We know \(x=484\) is the total consumers. \(z\) statistic at 90% is 1.645
p_hat <- 157/484
p_hat + 1.645*sqrt((.324*.676)/484)
## [1] 0.3593738
p_hat - 1.645*sqrt((.324*.676)/484)
## [1] 0.2893865
Alternative
Compute the margin of error and estimate interval for the female students proportion in survey
dataset at 95% confidence level.
library(MASS)
gender.response = na.omit(survey$Sex)
n = length(gender.response) # valid responses count
k = sum(gender.response == "Female")
pbar = k/n
SE = sqrt(pbar*(1-pbar)/n)
E = qnorm(.975)*SE
pbar + c(-E, E)
## [1] 0.4362086 0.5637914
prop.test(k, n)
##
## 1-sample proportions test without continuity correction
##
## data: k out of n, null probability 0.5
## X-squared = 0, df = 1, p-value = 1
## alternative hypothesis: true p is not equal to 0.5
## 95 percent confidence interval:
## 0.4367215 0.5632785
## sample estimates:
## p
## 0.5
At 95% confidence level, between 43.6% and 56.3% of the university students are female, and the margin of error is 6.4%.
5.5 Sampling Size of Population Proportion
The quality of a sample survey can be improved by increasing the sample size. The formula below provide the sample size needed under the requirement of population proportion interval estimate at \((1- \sigma)\) confidence level, margin of error \(E\), and planned proportion estimate \(p\).
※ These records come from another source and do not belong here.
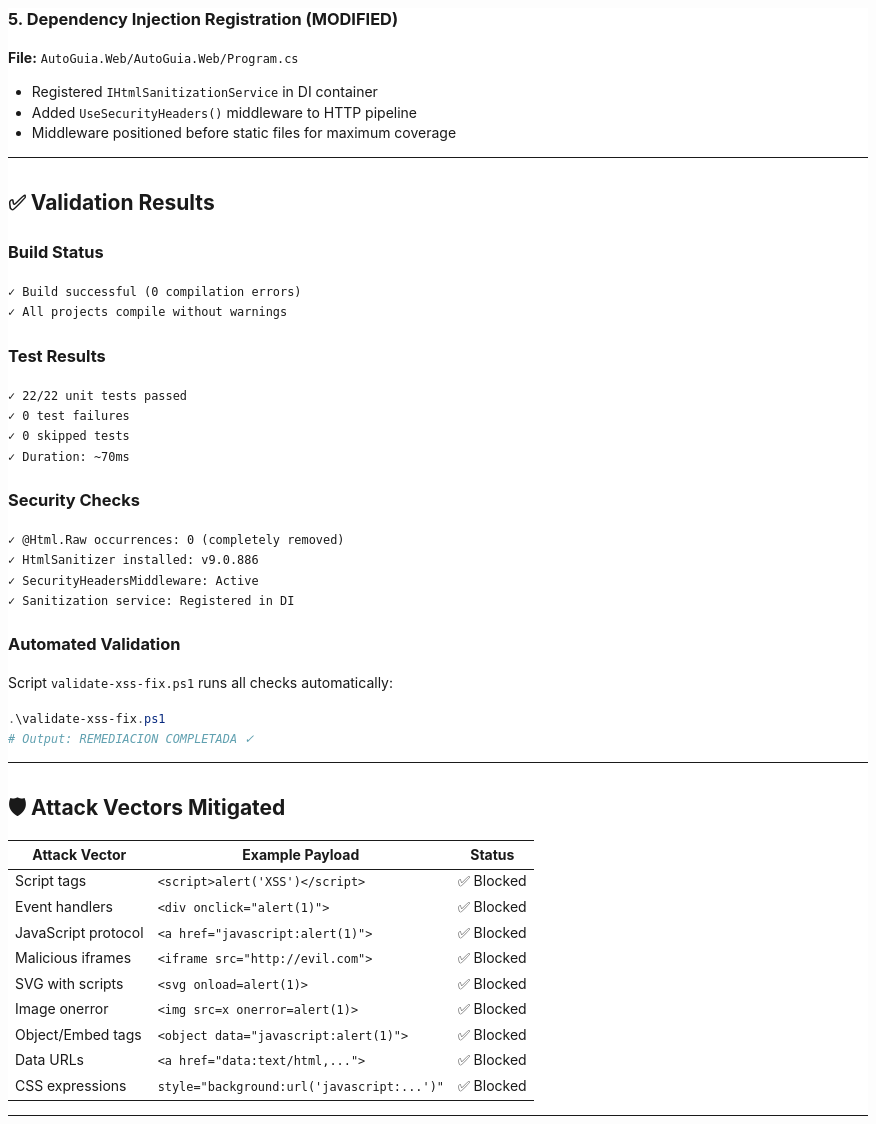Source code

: ### 5. **Dependency Injection Registration** (MODIFIED)
**File:** `AutoGuia.Web/AutoGuia.Web/Program.cs`

- Registered `IHtmlSanitizationService` in DI container
- Added `UseSecurityHeaders()` middleware to HTTP pipeline
- Middleware positioned before static files for maximum coverage

---

## ✅ Validation Results

### Build Status
```
✓ Build successful (0 compilation errors)
✓ All projects compile without warnings
```

### Test Results
```
✓ 22/22 unit tests passed
✓ 0 test failures
✓ 0 skipped tests
✓ Duration: ~70ms
```

### Security Checks
```
✓ @Html.Raw occurrences: 0 (completely removed)
✓ HtmlSanitizer installed: v9.0.886
✓ SecurityHeadersMiddleware: Active
✓ Sanitization service: Registered in DI
```

### Automated Validation
Script `validate-xss-fix.ps1` runs all checks automatically:
```powershell
.\validate-xss-fix.ps1
# Output: REMEDIACION COMPLETADA ✓
```

---

## 🛡️ Attack Vectors Mitigated

| Attack Vector | Example Payload | Status |
|---------------|----------------|--------|
| Script tags | `<script>alert('XSS')</script>` | ✅ Blocked |
| Event handlers | `<div onclick="alert(1)">` | ✅ Blocked |
| JavaScript protocol | `<a href="javascript:alert(1)">` | ✅ Blocked |
| Malicious iframes | `<iframe src="http://evil.com">` | ✅ Blocked |
| SVG with scripts | `<svg onload=alert(1)>` | ✅ Blocked |
| Image onerror | `<img src=x onerror=alert(1)>` | ✅ Blocked |
| Object/Embed tags | `<object data="javascript:alert(1)">` | ✅ Blocked |
| Data URLs | `<a href="data:text/html,...">` | ✅ Blocked |
| CSS expressions | `style="background:url('javascript:...')"` | ✅ Blocked |

---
Here, \(z_{\sigma/2}\) is the \(100(1 - \alpha/2)\) percentile of the standard normal distribution.
\[ n = \frac{(z_{\alpha/2)^2p(1-p)}}{E^2}) \] Example
Using a 50% planned proportion estimate, find the sample size needed to achieve 5% margin of error for the female student survey at 95% confidence level.
Since there are two tails of the normal distribution, the 95% confidence level would imply the 97.5th percentile of the normal distribution at the upper tail. Therefore, \(z\) is given by qnorm(.975)
.
zstar = qnorm(.975)
p = 0.5
E = 0.05
zstar^2 * p * (1-p) / E^2
## [1] 384.1459
With a planned proportion estimate of 50% at 95% confidence level, it needs a sample size of 385 to achieve a 5% margin of error for the survey of female student proportion.